By default, the Encrypt  button in Outlook on the web is not enabled when you set up OME. As an administrator, you can manage whether or not to display this button to end-users. To manage whether or not the Protect button appears in Outlook on the web: 

  1. Run the Set-IRMConfiguration cmdlet with the -SimplifiedClientAccessEnabled parameter as follows:
  2. For example, to disable the Encrypt button:
    • Set-IRMConfiguration -SimplifiedClientAccessEnabled $false
  3. To enable the Encrypt button:
    • Set-IRMConfiguration -SimplifiedClientAccessEnabled $true 


5) Enable service-side decryption of email messages for iOS mail app users 

The iOS mail app can't decrypt messages protected with Office 365 Message Encryption. As an Office 365 administrator, you can apply service-side decryption for messages delivered to unenlightened clients like the iOS mail app. When you choose to do this, the service will send a decrypted copy of the message to the iOS device. The message is stored decrypted on the client device. The message also retains information about usage rights even though the iOS mail app doesn't apply client-side usage rights to the user. This means that the user can copy or print the message even if they did not originally have the rights to do so.

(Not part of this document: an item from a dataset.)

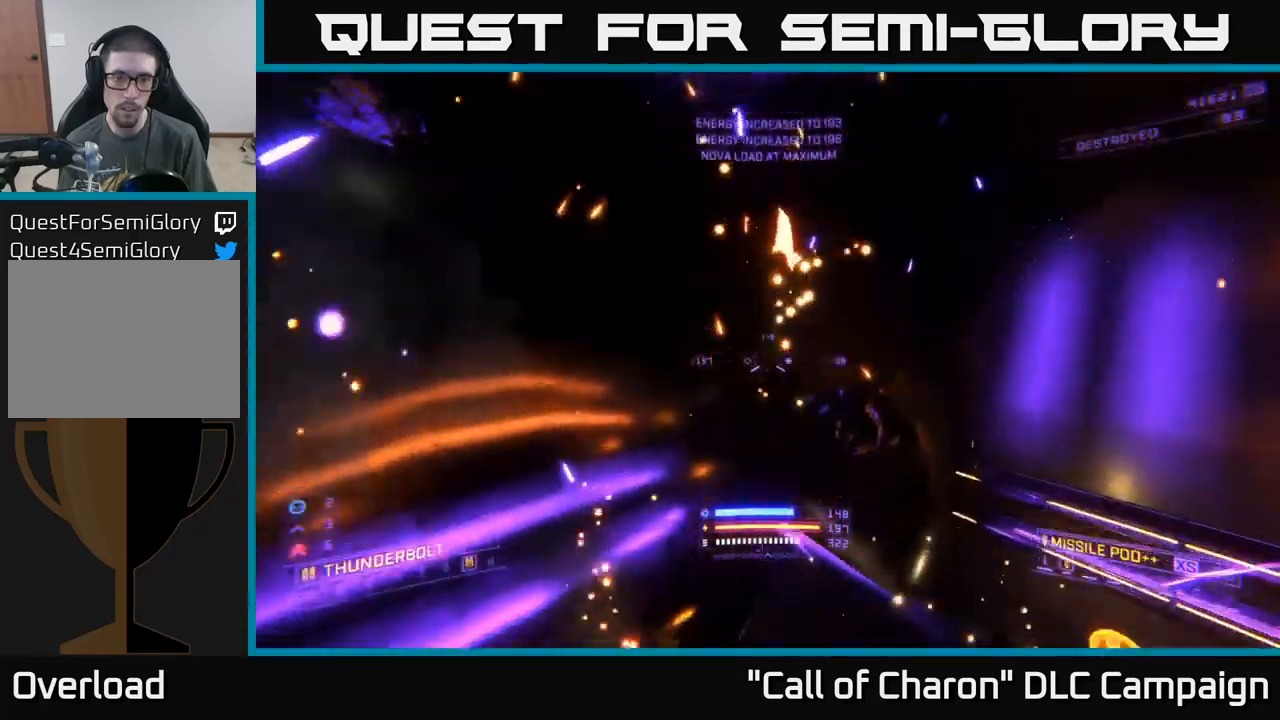
{"buttons": [], "left_stick": "up-right", "right_stick": "up", "events": [[50, "left_stick", "right"], [167, "right_stick", "center"], [300, "left_stick", "up-right"], [367, "right_stick", "up"], [383, "X", "up"]]}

However, if the user attempts to complete an action that requires the Office 365 mail server, such as forwarding the message, the server will not permit the action if the user did not originally have the usage right to do so. Still, end-users can work around Do Not Forward usage restriction by forwarding the message from a different account in their iOS mail app.

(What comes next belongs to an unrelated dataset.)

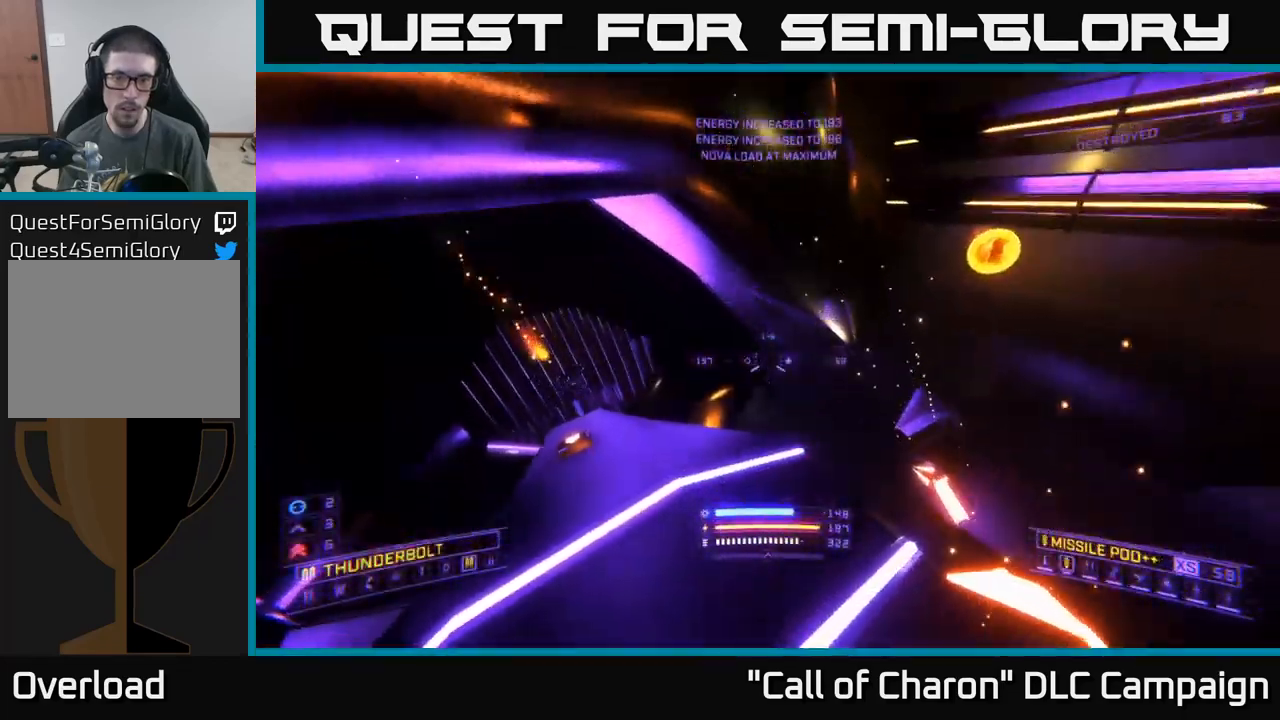
{"buttons": [], "left_stick": "down-right", "right_stick": "center", "events": [[17, "right_stick", "up-left"], [117, "X", "down"], [200, "left_stick", "right"], [233, "right_stick", "left"], [317, "X", "up"], [367, "left_stick", "down-right"], [450, "right_stick", "center"]]}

Regardless of whether you set up service-side decryption of mail, any attachments to encrypted and rights protected mail cannot be viewed in the iOS mail app. If you choose not to allow decrypted messages to be sent to iOS mail app users, users receive a message that states that they don't have the rights to view the message. By default, service-side decryption of email messages is not enabled.